VR Gets Artsy
When you think of virtual reality (VR), the first thing that probably comes to mind is VR video games. VR has come along way over the last few years. You can now play VR games on your phone, VR games are much improved generally, and new VR tech is coming out all the time. If you love video games, now is a pretty exciting time to play. But with virtual reality marching into the mainstream, its applications are far more wide-reaching than video games. VR is set to completely change the way we live our lives — and that includes the way that we make and experience art. But is our understanding of what art is also evolving?
Are Video Games Art?
This has been debated for a while now, but many are starting to agree: Video games are an art form, perhaps one of the most important art forms of the 21st century. Making video games requires a lot of creativity, skill, and imagination. They’re very visual and interactive, and mix elements of filmmaking, storytelling, and gaming. They come in a range of different styles, often showcasing the individual creative talents of the games’ designers.

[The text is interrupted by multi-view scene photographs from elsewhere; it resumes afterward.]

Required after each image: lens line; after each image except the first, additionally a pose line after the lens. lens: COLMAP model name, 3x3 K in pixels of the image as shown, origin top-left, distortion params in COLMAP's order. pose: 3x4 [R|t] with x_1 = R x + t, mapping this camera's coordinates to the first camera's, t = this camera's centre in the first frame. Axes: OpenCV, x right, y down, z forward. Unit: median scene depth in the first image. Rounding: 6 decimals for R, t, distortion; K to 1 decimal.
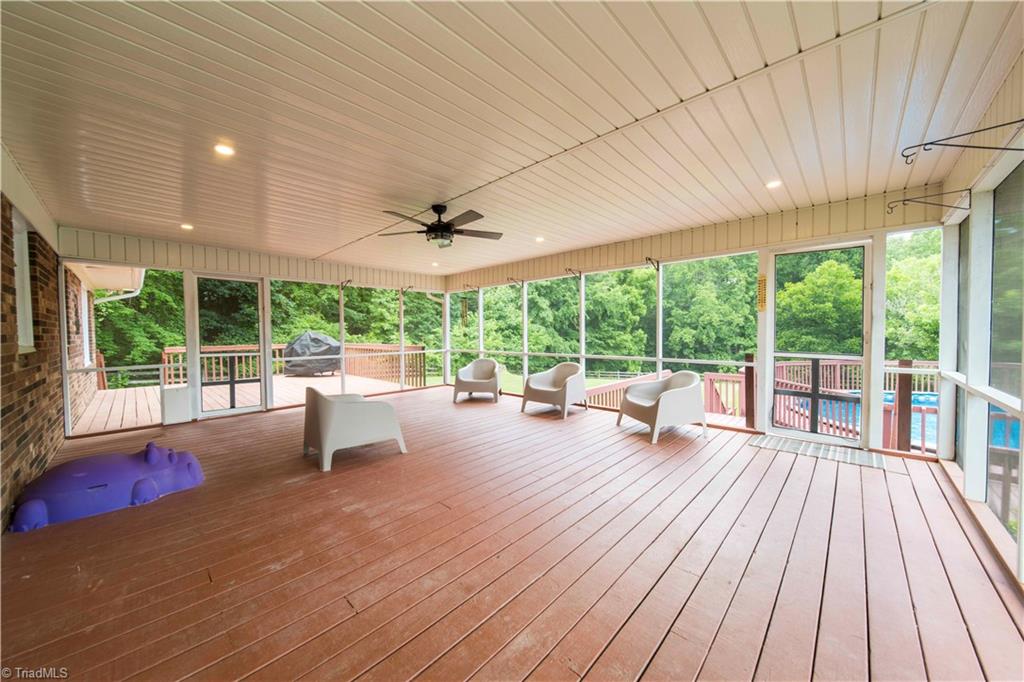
lens RADIAL K [[361.4, 0, 511.3], [0, 361.4, 347.1], [0, 0, 1]] dist [-0.000363, -0.000021]
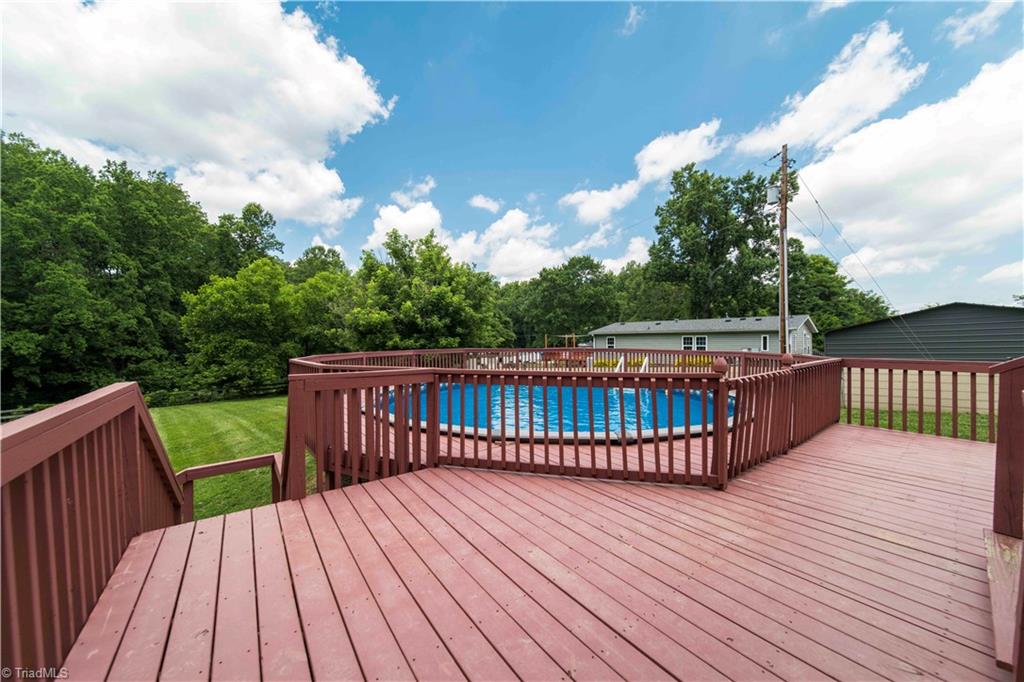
lens RADIAL K [[361.4, 0, 511.3], [0, 361.4, 347.1], [0, 0, 1]] dist [-0.000363, -0.000021]
pose [[0.168641, -0.005023, 0.985665, 0.037272], [0.039991, 0.999199, -0.001751, 0.007535], [-0.984866, 0.039713, 0.168706, 0.112877]]
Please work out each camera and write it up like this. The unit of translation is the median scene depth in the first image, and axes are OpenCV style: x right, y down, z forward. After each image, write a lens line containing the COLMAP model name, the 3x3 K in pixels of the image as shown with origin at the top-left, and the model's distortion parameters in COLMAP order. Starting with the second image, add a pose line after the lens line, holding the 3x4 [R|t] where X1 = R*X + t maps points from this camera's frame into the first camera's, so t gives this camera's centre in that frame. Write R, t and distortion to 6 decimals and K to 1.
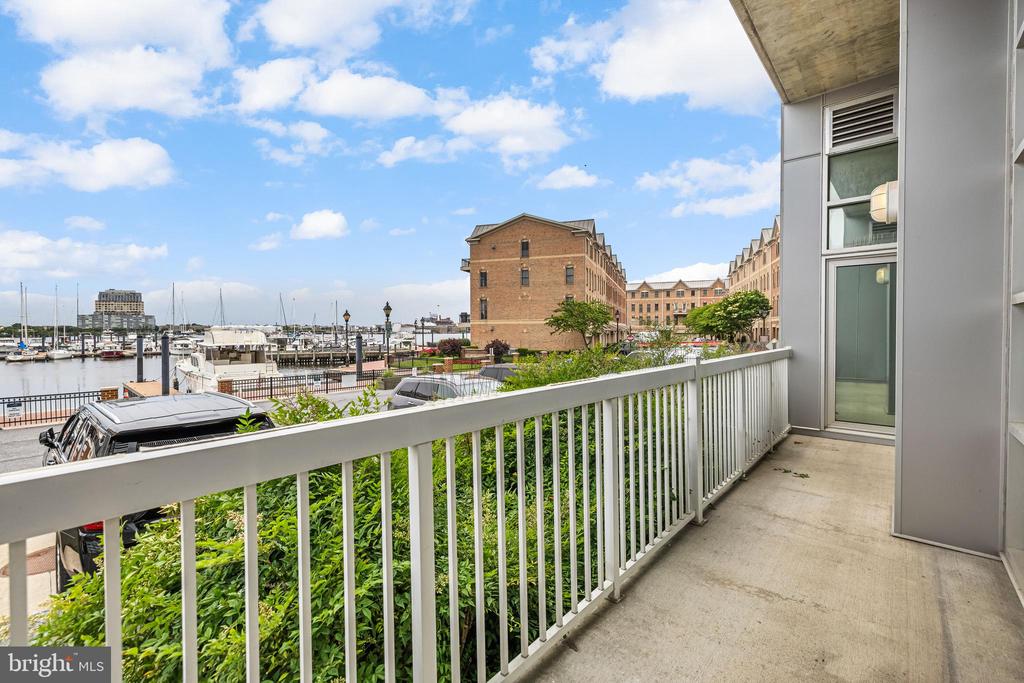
lens RADIAL K [[439.2, 0, 508.8], [0, 439.2, 333.5], [0, 0, 1]] dist [0.003754, 0.000792]
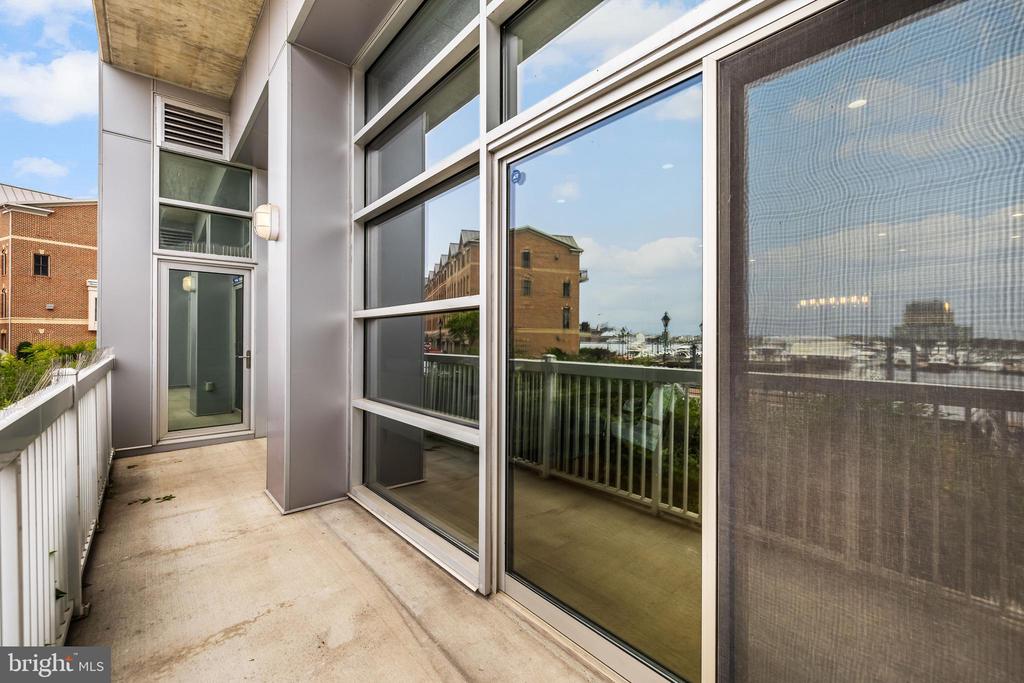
lens RADIAL K [[439.2, 0, 508.9], [0, 439.2, 337.4], [0, 0, 1]] dist [0.003754, 0.000792]
pose [[0.107357, 0.002773, 0.994217, -0.159644], [0.004363, 0.999985, -0.003261, 0.002291], [-0.994211, 0.004688, 0.107344, 0.226044]]
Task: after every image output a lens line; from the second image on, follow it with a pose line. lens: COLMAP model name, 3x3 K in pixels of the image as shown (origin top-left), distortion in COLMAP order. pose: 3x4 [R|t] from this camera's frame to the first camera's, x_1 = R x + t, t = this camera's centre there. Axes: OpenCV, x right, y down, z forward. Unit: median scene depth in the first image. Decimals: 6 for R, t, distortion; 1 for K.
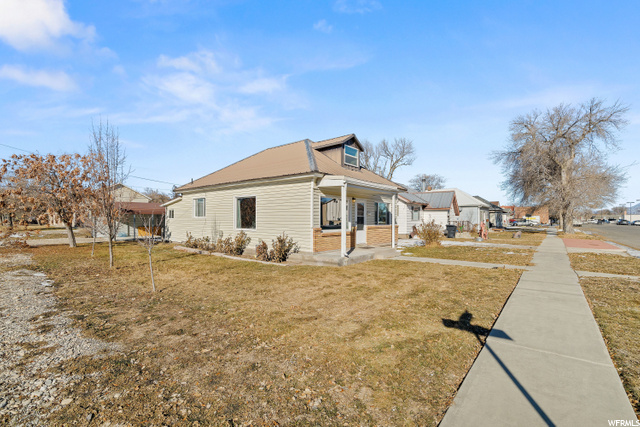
lens RADIAL K [[279.9, 0, 317.4], [0, 279.9, 218.4], [0, 0, 1]] dist [-0.001451, -0.000226]
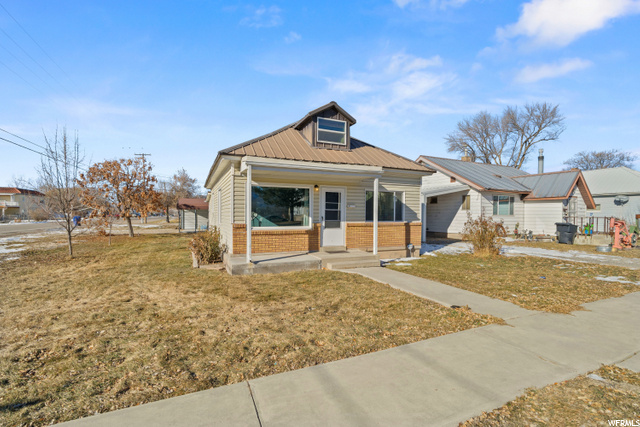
lens RADIAL K [[286.5, 0, 317.9], [0, 286.5, 215.0], [0, 0, 1]] dist [-0.001000, -0.000193]
pose [[0.897841, 0.004188, -0.440301, 0.431200], [-0.002111, 0.999984, 0.005208, 0.002657], [0.440316, -0.003747, 0.897835, 0.278351]]
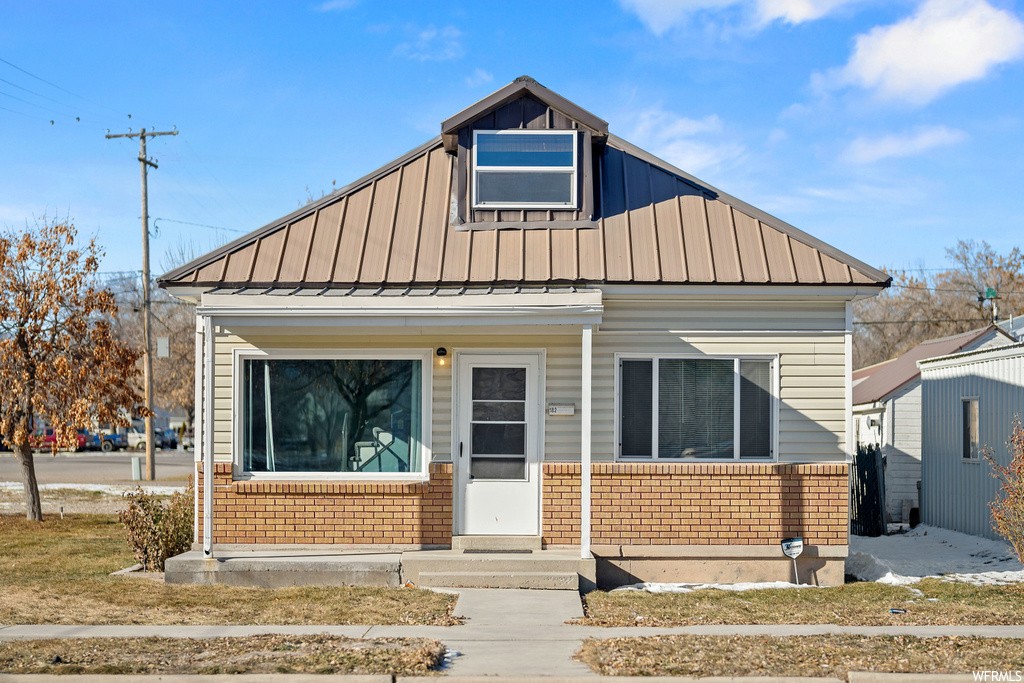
lens RADIAL K [[2194.6, 0, 512.0], [0, 2194.6, 341.5], [0, 0, 1]] dist [-0.066970, -0.113723]
pose [[0.640598, -0.029272, -0.767318, 1.535926], [0.002732, 0.999354, -0.035844, -0.008841], [0.767872, 0.020865, 0.640264, -0.198829]]
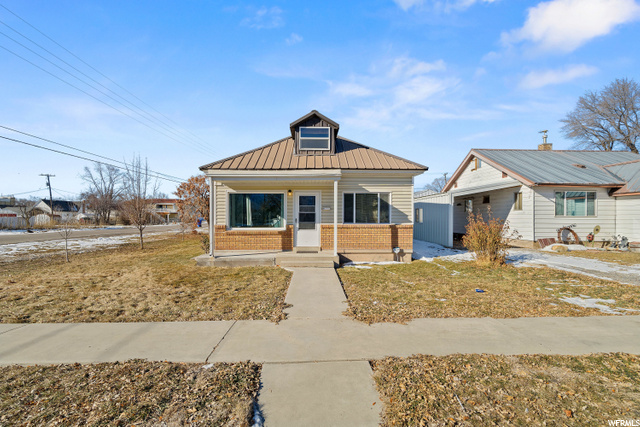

Compare it to viewing some of your favorite films in an artistic way. With a film, you might think about the characters, the acting, the costumes, the storytelling, and the composition of each shot. If you want to appreciate all of this in a video game, you can do so, just like with a film. You can play the game, and you can admire and think about how it was made. Some VR games are certainly more detailed and complex than others, but that doesn’t mean that a simply-made VR game is any less of an art form. Like with real-life art, it’s subjective.
But the artistic applications of VR don’t stop there. Outside the world of video games, artists are now using VR to create art.
If VR is the future, then eventually, viewing and creating art in the VR realm might become the norm. In fact, all of this is already in progress. For example, we can already view art and walk through virtual museums with Google Arts & Culture virtual reality tours. And many artists have already switched over to creating VR art. There are now exhibits for VR art, and you can even collect VR art.
VR art allows both the artist and the viewer to experience art in a new way, perhaps even a way that was impossible before. For example, a viewer could actually touch and interact with the art, maybe even manipulate it and change it, allowing them to become a part of the artwork and the creation process themselves. Or the viewer might be able to “step into” the VR painting or artwork and explore, just like in a video game.
While a lot of virtual art tends to be on the sculptural side, many VR artists also like to blend the real and virtual worlds. A VR painter might put their virtual art on display in their ideal setting, such as a field of flowers or even a bizarre planet out of a sci-fi movie. With VR, the possibilities are seemingly endless — there are fewer constraints than in the real world. Whatever you can imagine, you can create.
How to Create VR Art
Curious about joining the VR art world? Although it’s not always as easy as picking up a paint brush and some paints, there are apps that will allow you to create 3D art. The most popular app (for beginners and experienced artists alike) is Google’s Tilt Brush, which is available for Vive, Oculus, Windows Mixed Reality, Oculus Quest, and Valve Index. It lets you experiment with smoke, fire, ink, water, lights, movement, and more to create virtual art. You can then share your art and view others’ art in the virtual world.
In the world of virtual art, one thing’s for sure: VR artists are just getting started.